Development Minister Agrees To Formation Of Private Company To Promote Greece
Once again, the Hellenic Tourism Organization was unable to get its tourism advertising program off the ground as scheduled. Instead of last October, the organization got its 31-million-euro (10.6 billion drachmas) program for 2002 off the ground in mid January with television ads and will begin the full-fledged program on February 15.
Perhaps the tardiness will prove a boon since Development Minister Akis Tsohatzopoulos now says he is in favor of the creation of an independent company run under private management criteria. Such a unit, he said, would be controlled by both the public and private sector (owned by advertising firms and the tourism organization) and that it would be set up and running by this autumn.
The company’s job would be to undertake the planning and execution of the country’s tourism advertising campaigns at home and abroad. (He clarified that the organization’s offices abroad would concentrate on “diplomatic tourism” activities rather than advertising responsibilities.)
This, however, is a far cry from what local tourism professionals had hoped for. Most want a private company, with shares owned by the state and the trade in general, to undertake all advertising and promotion activities. The private sector has said in the past that it would match any sum the state would budget for tourism promotion and advertising provided that a private company managed these funds.
Meanwhile, the Panhellenic Hotel Federation Tourism says without a strong ad campaign any increase in arrivals to Greece from the country’s major markets, Germany and the United Kingdom, is not ensured.
Generally, tourists from these countries book their holidays in the months of January and February. As well, because of the present crisis competition is expected to be especially strong this year.

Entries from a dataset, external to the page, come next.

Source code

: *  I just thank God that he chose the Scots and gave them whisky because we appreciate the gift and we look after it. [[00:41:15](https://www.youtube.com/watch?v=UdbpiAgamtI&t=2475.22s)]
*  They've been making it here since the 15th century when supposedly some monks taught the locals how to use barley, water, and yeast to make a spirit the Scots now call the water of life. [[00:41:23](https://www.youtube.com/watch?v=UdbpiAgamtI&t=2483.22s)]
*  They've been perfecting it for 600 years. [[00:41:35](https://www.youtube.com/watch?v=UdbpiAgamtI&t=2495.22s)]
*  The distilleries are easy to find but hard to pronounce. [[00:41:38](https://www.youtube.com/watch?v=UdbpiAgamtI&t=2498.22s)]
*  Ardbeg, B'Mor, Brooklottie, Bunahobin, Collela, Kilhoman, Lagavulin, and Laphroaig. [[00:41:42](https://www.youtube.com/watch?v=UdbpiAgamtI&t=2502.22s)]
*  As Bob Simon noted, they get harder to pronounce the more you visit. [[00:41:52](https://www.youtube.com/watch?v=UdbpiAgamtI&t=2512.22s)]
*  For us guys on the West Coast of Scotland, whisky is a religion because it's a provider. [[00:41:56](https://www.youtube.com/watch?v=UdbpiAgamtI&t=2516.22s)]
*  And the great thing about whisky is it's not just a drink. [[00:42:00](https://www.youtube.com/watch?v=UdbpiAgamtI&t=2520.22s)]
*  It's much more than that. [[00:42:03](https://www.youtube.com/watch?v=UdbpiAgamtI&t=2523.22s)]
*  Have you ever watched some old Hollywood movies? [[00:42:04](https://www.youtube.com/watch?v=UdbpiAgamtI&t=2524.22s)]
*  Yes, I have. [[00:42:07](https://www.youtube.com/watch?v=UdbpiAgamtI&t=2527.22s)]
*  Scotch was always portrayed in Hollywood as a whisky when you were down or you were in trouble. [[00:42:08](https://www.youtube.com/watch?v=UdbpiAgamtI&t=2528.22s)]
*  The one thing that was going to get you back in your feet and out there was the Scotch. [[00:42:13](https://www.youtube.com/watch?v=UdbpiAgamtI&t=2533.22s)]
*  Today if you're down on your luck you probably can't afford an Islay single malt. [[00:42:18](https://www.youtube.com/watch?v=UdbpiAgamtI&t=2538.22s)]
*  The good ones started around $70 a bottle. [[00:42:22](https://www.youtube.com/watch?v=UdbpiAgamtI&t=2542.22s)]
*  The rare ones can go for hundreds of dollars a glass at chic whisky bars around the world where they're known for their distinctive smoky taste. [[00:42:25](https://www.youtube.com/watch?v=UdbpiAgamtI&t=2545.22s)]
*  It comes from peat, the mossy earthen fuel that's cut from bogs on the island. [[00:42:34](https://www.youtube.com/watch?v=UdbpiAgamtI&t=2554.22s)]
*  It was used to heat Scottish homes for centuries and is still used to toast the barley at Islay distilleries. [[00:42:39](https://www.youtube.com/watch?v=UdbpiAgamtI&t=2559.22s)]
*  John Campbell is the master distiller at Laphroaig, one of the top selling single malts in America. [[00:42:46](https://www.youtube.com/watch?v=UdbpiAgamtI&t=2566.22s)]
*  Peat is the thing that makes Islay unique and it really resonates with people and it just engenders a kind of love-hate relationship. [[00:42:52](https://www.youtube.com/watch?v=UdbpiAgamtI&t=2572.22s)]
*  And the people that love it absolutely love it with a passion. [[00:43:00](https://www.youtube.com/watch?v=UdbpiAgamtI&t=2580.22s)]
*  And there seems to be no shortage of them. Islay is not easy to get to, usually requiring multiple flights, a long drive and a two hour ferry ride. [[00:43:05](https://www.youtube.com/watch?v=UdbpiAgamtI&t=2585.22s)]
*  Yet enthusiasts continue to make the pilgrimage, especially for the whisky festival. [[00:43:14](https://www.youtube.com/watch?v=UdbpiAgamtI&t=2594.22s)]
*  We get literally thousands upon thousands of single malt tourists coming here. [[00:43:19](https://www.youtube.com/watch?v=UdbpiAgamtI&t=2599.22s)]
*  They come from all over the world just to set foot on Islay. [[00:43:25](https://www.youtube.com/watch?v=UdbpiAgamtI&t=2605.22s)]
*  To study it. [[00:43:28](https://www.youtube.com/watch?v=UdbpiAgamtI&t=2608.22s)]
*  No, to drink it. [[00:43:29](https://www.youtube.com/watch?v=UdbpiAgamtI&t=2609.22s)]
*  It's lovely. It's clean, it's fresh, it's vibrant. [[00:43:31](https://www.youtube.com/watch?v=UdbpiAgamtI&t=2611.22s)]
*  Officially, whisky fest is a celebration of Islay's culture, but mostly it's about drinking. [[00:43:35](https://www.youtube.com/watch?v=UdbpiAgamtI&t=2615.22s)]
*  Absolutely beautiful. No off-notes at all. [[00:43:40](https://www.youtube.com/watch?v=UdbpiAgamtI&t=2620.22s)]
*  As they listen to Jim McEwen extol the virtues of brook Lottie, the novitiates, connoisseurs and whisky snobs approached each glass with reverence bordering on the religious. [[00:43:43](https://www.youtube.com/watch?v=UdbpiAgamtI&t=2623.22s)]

And that is exactly the reason the state has allocated a budget of 31.1 million euros for advertising and promoting Greece globally this year, said Development Minister Akis Tsohatzopoulos, who announced the ad budget last month. He said the amount is a 77-percent against last year.
The outlay also includes a subsidy of 40 euros for incoming off-season tourists given to foreign tour operators, which is expected to cost a total of 4.4 million euros, and another 1.5 million euros for coop advertising.
Mr. Tsohatzopoulos also stressed that over the next three years the government’s tourism promotion policy will be directed toward three levels: 2004 and the general Athens area (Attica), Greek tourism and Greece. As well, he said 44 million euros has been allocated by the ministry of culture for the “Olympic Games and Attica” advertising package.